The painful problem in C. S. Lewis's ‘The problem of pain’

C.S. Lewis is one the ‘popular’ apologetic of Christianity in the West. My first impression of his book is that is really painful to read. It is a shame that an writer could have organized the book in such a chaotic way. That also reflect the quality of his argument to defend the omniscient attribute of Christian God. His way of explaining ‘away’ Christian God's responsibility of allowing evil to take place show how far is the (his) Christian way of thinking from the logical thinking of ordinary folks. If anyone start to covert someone to Christianity via this book, then the conversion itself really demonstrate the omnipotent attribute of the existence of Christian God, since it can override logic and rationality.

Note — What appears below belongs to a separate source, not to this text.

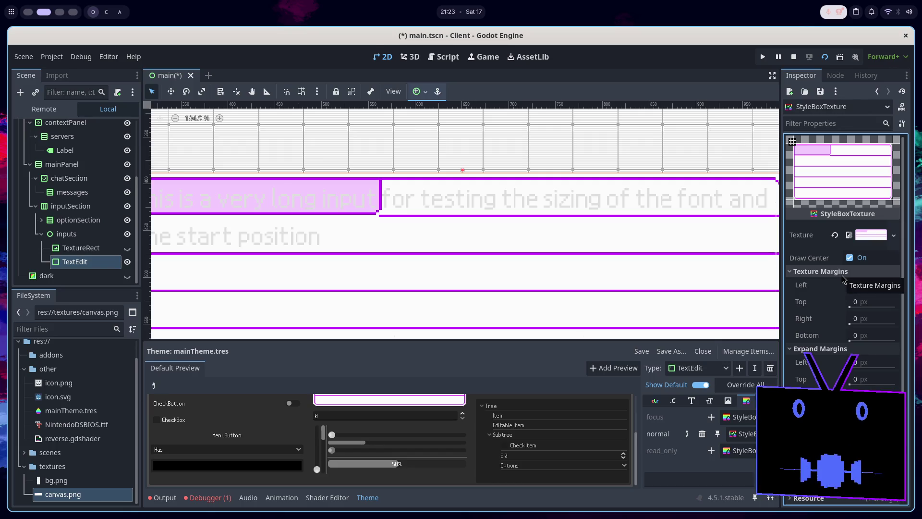
pyautogui.click(842, 275)
pyautogui.click(844, 283)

If I am going to discusses all problems in his arguments, then I may need to use up all spaces in this blog, so I just focus on what intrigue me the most. One of his main thrust is that pain is necessary for happy to exists. In order to have happiness then we must also have sadness. It made sense in psychology of human being but not necessary for an Omnipotent God: because he create not just a universe but create the physical framework(rules) which hold all physical object include the universe, and he also create the psychological framework(rules) which our mind operate. Why must Christian God devise a finite world which happiness of some of us would translate to sadness of other due to inadequacy (finite) of natural resources? Why must Christian God must create a Psychology which would require sadness to co-exist as happiness? Wasn't that Christian God omnipotent? So an omnipotent God can't create psychological framework which would respond to any physical framework which God devise in such a way pain is unnecessary for human to know God? It is not Christian God that is not omnipotent, it just demonstrate how much does this theologian lack imagination! And how the conversion of anyone into Christian would immediate damage his/her intellectual and imagining capacity!

One of lesson I learned is that conservative often see what exists as what is necessary to exist, and fails to see what necessarily doesn't exist.